A key element of marketing is understanding how to positively influence the sales of your brand and negatively (and ethically) influence the sales of your competitors. The idea stretches from developing positioning statements to studying choice behavior or even addressing KPIs through metrics like market share. The underlying theme is that the assessment of marketing effectiveness requires both the absolute and relative viewpoint.
We call the relative viewpoint “competitive interaction analysis” or CIA®. However, addressing the relative viewpoint with analytics is significantly more detailed than generating a name. CIA® is about understanding the important dynamics of shopper response from a “wide-angle view” which is described in an earlier blog.
As we engage with clients, we find their preferred method of measuring the relative viewpoint is through econometric analysis and by establishing cross-elasticities. This involves tracking the unit sales of their products, observing the prices and promotional support of those items, doing the same for the competitors they think are relevant, and deriving cross-elasticities to explain the relationship. Unfortunately, this method frequently delivers incorrect answers.

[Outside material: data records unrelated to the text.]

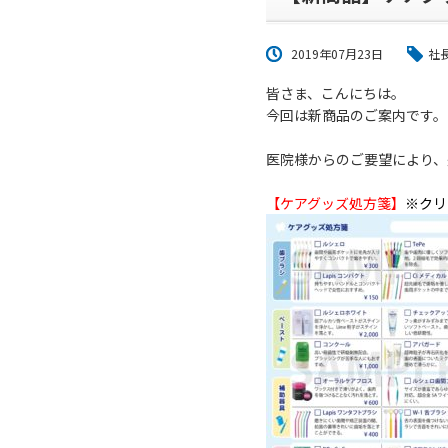
2019年07月23日
社
皆さま、こんにちは。
今回は新商品のご案内です。
医院様からのご要望により、
【ケアグッズ処方箋】
※クリ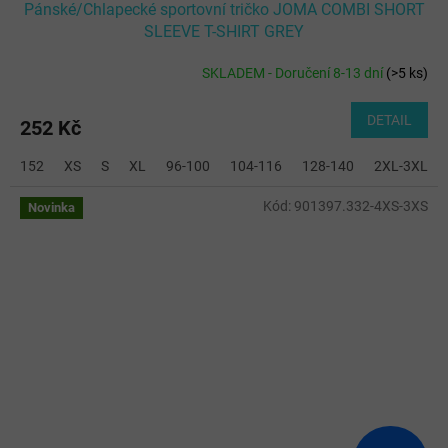
Pánské/Chlapecké sportovní tričko JOMA COMBI SHORT
SLEEVE T-SHIRT GREY
SKLADEM - Doručení 8-13 dní
(
>5 ks
)
DETAIL
252 Kč
152
XS
S
XL
96-100
104-116
128-140
2XL-3XL
Kód:
901397.332-4XS-3XS
Novinka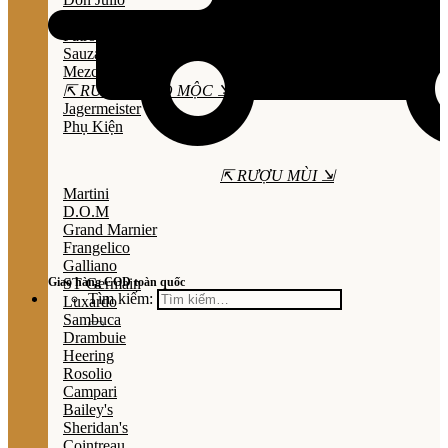
Olmeca
Patron
Sauza
Mezcal
⇱ RƯỢU THẢO MỘC ⇲
Jagermeister
Phụ Kiện
⇱ RƯỢU MÙI ⇲
Martini
D.O.M
Grand Marnier
Frangelico
Galliano
Giao hàng COD toàn quốc
ST Germain
Tìm kiếm:
Luxardo
Sambuca
Drambuie
Heering
Rosolio
Campari
Bailey's
Sheridan's
Cointreau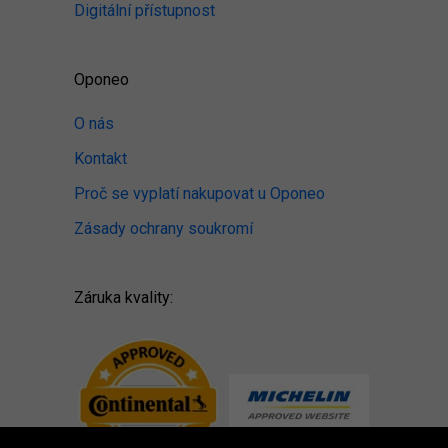
Digitální přístupnost
Oponeo
O nás
Kontakt
Proč se vyplatí nakupovat u Oponeo
Zásady ochrany soukromí
Záruka kvality: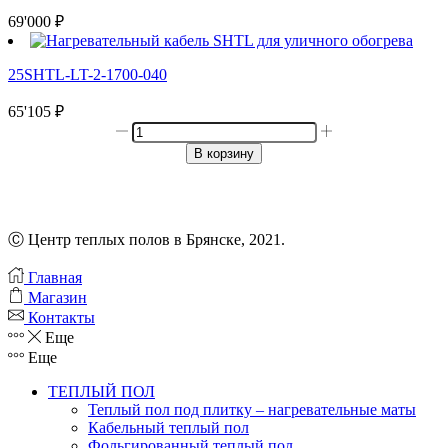
69'000
₽
25SHTL-LT-2-1700-040
65'105
₽
Количество
товара
В корзину
ELECTROLUX
TWIN
CABLE
ETC
2-
Ⓒ Центр теплых полов в Брянске, 2021.
17-
100
Главная
Магазин
Контакты
Еще
Еще
ТЕПЛЫЙ ПОЛ
Теплый пол под плитку – нагревательные маты
Кабельный теплый пол
Фольгированный теплый пол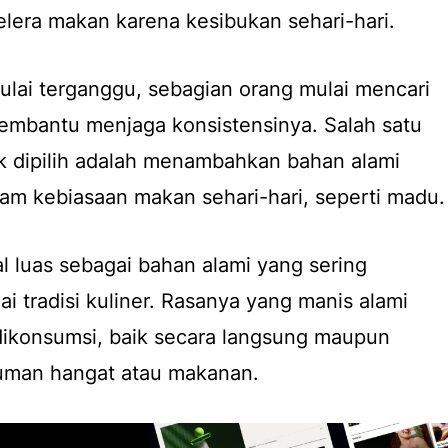
lera makan karena kesibukan sehari-hari.
mulai terganggu, sebagian orang mulai mencari
embantu menjaga konsistensinya. Salah satu
 dipilih adalah menambahkan bahan alami
am kebiasaan makan sehari-hari, seperti madu.
l luas sebagai bahan alami yang sering
i tradisi kuliner. Rasanya yang manis alami
konsumsi, baik secara langsung maupun
uman hangat atau makanan.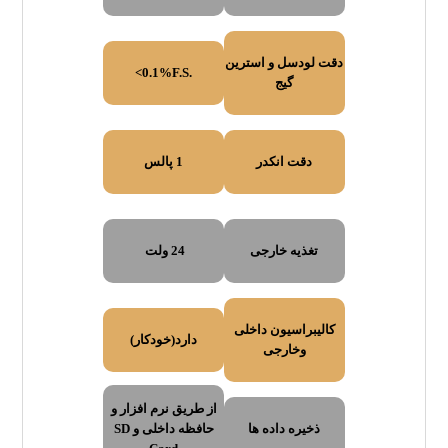
دقت لودسل و استرین
<0.1%F.S.
گیج
دقت انکدر
1 پالس
تغذیه خارجی
24 ولت
کالیبراسیون داخلی
دارد(خودکار)
وخارجی
از طریق نرم افزار و
ذخیره داده ها
حافظه داخلی و SD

In May 2007, I was invited to dinner at the home of Seenu Srinivasan, Adams Distinguished Professor of Management (Emeritus) at Stanford Graduate School of Business. I was able to ask why econometric analysis and the use of cross-elasticities were such a problem. Dr. Srinivasan explained that “the numbers are difficult to estimate since there are typically multiple competitive products that are applying numerous changes to their marketing mix all at once”.
Although the model-based approach to evaluating shopper response has revolutionized marketing efficiencies, it unfortunately ignores the portfolio approach to business management required to lead the marketing function today. However, these tables of elasticities and cross-elasticities fail to fully estimate how certain marketing actions will generate growth through category incrementality or simply produce transferred demand and cannibalize sales that would have been made anyway. Providing these answers was the whole reason for developing the CIA® modeling platform.
The essential benefit of the CIA® platform is that it sees your brand among all of the brands in the market … from the perspective of the shopper. You get insights into the holistic dynamics of the marketplace and foresights that produce correct answers a significant portion of the time. The desired outcome really isn’t new. For the past few decades, a portfolio-based approach has been at the heart of the category management and shopper insights initiatives. Middlegame is simply providing an analytical framework to expand beyond the tables of elasticities and cross-elasticities and offer a true decision support tool for marketing managers.
Middlegame is the only ROMI consultancy of its kind that offers a holistic view of the implications of resource allocation and investment in the marketplace. Our approach to scenario-planning differs from other marketing analytics providers by addressing the anticipated outcome for every SKU (your portfolio and your competitors) in every channel. Similar to the pieces in chess, each stakeholder can now evaluate the trade-offs of potential choices and collectively apply them to create win-win results.